> [What needs to be done] Each line from the one that includes "JARON ENNIS VS. VERGI" to the last line of the data below should be set down exactly; no other lines are wanted.

Collected data
---*---

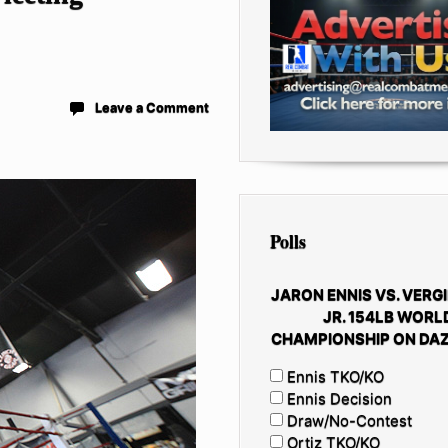
Leave a Comment
Polls
JARON ENNIS VS. VERGI
JR. 154LB WORL
CHAMPIONSHIP ON DAZ
Ennis TKO/KO
Ennis Decision
Draw/No-Contest
Ortiz TKO/KO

---*---

> [Problem solution]
JARON ENNIS VS. VERGI
JR. 154LB WORL
CHAMPIONSHIP ON DAZ
Ennis TKO/KO
Ennis Decision
Draw/No-Contest
Ortiz TKO/KO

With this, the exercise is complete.